3.3 What is an Arrow file / ArchRProject
?
The base unit of an analytical project in ArchR is called an Arrow file. Each Arrow file stores all of the data associated with an individual sample (i.e. metadata, accessible fragments, and data matrices). Here, an “individual sample” would be the most detailed unit of analysis desired (for ex. a single replicate of a particular condition). During creation and as additional analyses are performed, ArchR updates and edits each Arrow file to contain additional layers of information.
It is worth noting that, to ArchR, an Arrow file is actually just a path to an external file stored on disk. More explicitly, an Arrow file is not an R-language object that is stored in memory but rather an HDF5-format file stored on disk. Because of this, we use an ArchRProject
object to associate these Arrow files together into a single analytical framework that can be rapidly accessed in R. This ArchRProject
object is small in size and is stored in memory.
Certain actions can be taken directly on Arrow files while other actions are taken on an ArchRProject
which in turn updates each associated Arrow file.
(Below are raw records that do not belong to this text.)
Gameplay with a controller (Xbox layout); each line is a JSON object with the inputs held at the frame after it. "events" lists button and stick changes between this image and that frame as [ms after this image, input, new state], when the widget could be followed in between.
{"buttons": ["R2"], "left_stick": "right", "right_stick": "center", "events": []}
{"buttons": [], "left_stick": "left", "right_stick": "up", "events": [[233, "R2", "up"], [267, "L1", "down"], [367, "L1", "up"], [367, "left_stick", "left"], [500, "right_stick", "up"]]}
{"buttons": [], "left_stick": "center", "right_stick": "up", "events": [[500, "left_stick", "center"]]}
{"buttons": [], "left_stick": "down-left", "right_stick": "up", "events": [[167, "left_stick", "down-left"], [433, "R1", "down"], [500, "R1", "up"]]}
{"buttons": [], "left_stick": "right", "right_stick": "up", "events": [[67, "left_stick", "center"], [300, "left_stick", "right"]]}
Because Arrow files are stored as large HDF5-format files, “get-er” functions in ArchR retrieve data by interacting with the ArchRProject
while “add-er” functions either (i) add data directly to Arrow files, (ii) add data directly to an ArchRProject
, or (iii) add data to Arrow files by interacting with an ArchRProject
.
Many of ArchR’s analytical steps can be performed using parallel processing to minimize run-time. This is made possible by the unique data storage employed in Arrow files. Specifically, ATAC-seq fragments are stored per-chromosome and accessed in a chunk-wise fashion.